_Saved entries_
━━━

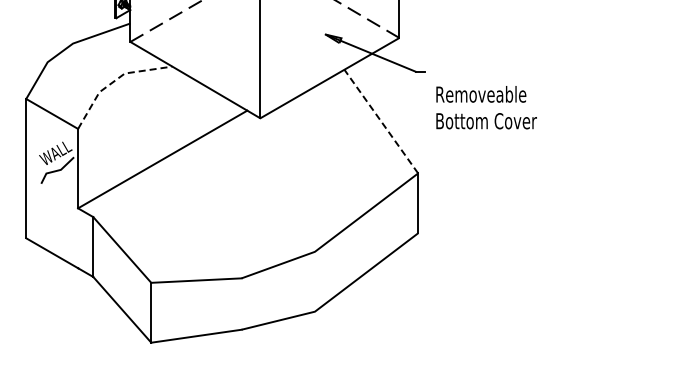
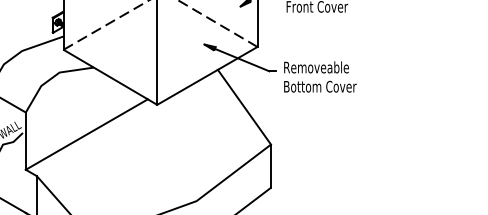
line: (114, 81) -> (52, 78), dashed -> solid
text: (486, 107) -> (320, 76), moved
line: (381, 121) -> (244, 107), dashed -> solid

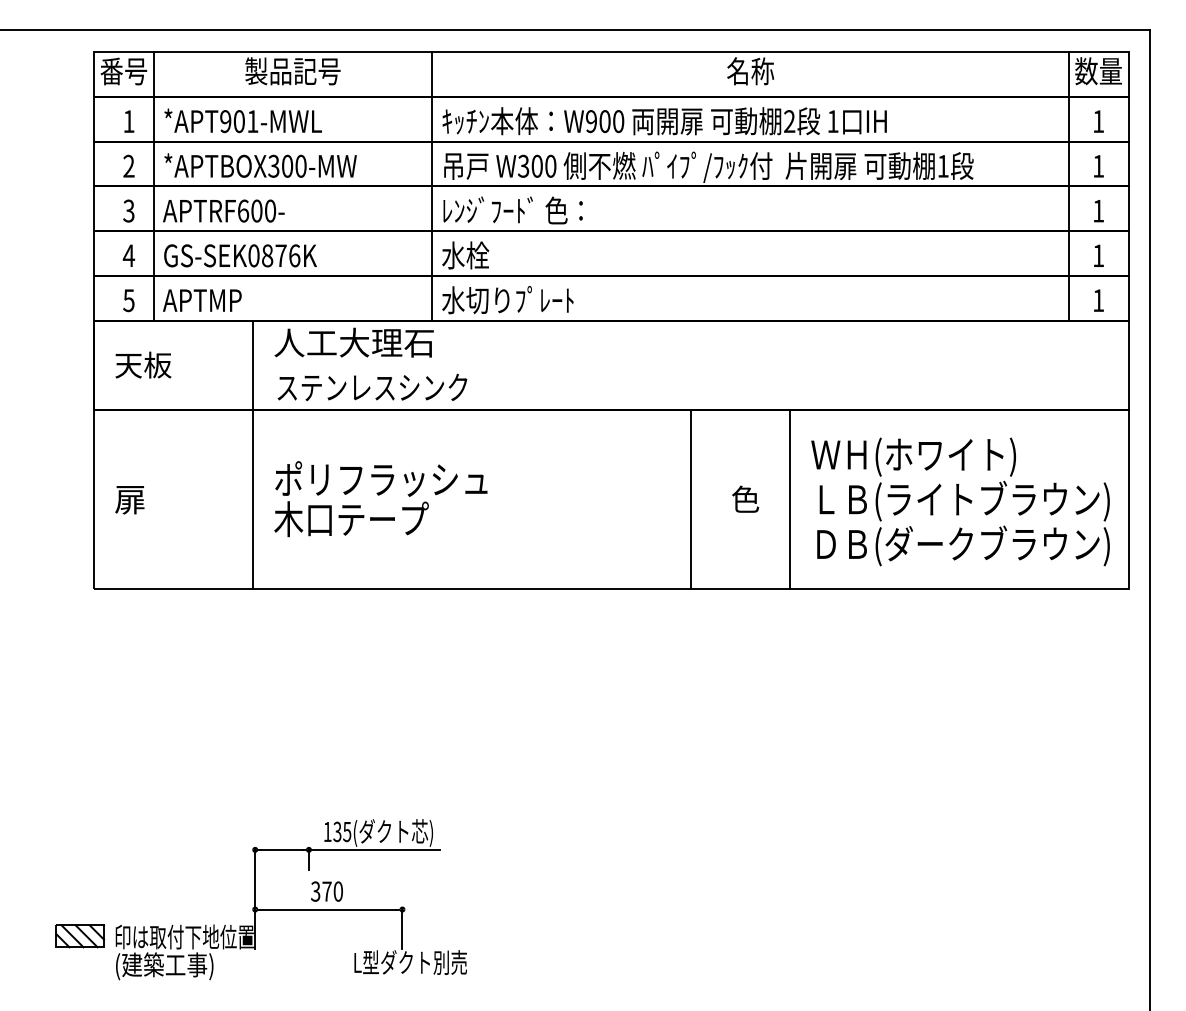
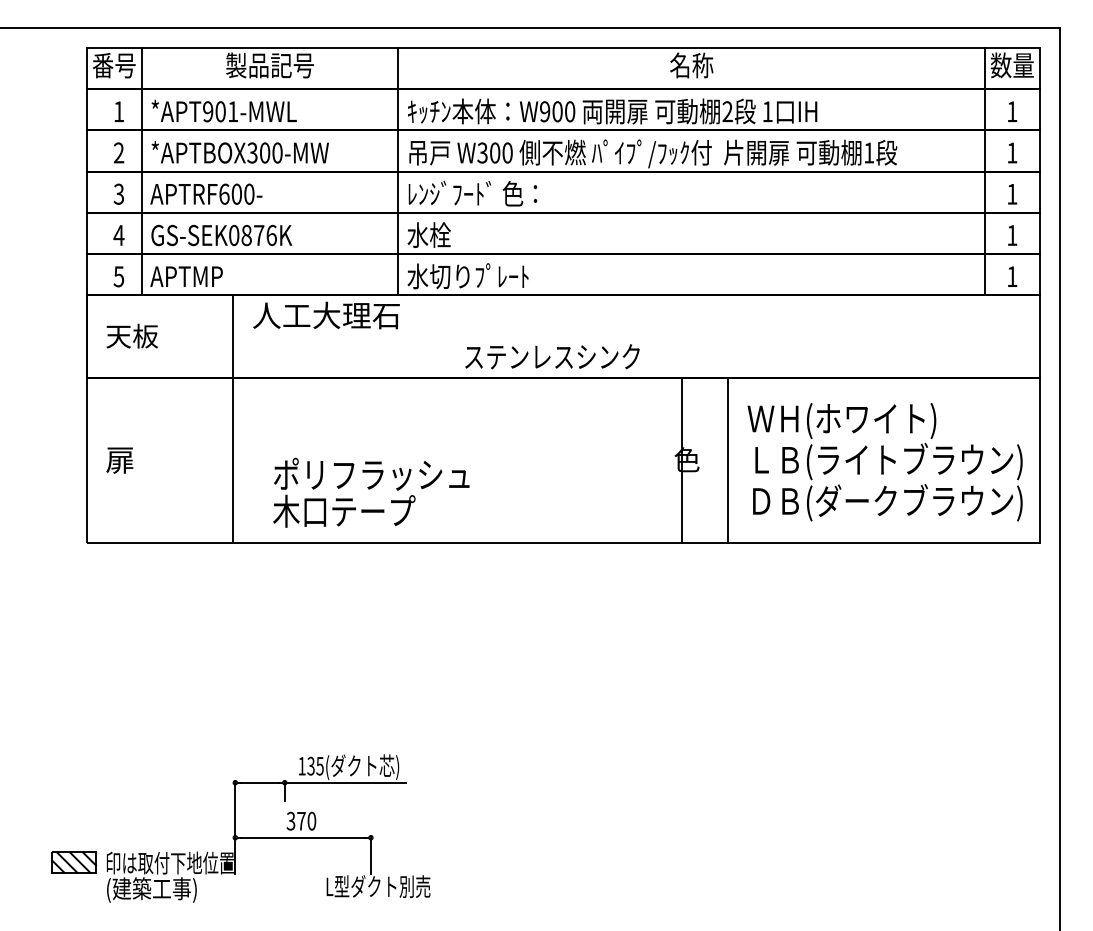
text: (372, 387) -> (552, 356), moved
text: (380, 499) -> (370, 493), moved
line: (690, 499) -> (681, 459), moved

━━━

_Exercise_
All lines of the entries containing the string "solid" must be shown in full.

_Your solution_
line: (114, 81) -> (52, 78), dashed -> solid
line: (381, 121) -> (244, 107), dashed -> solid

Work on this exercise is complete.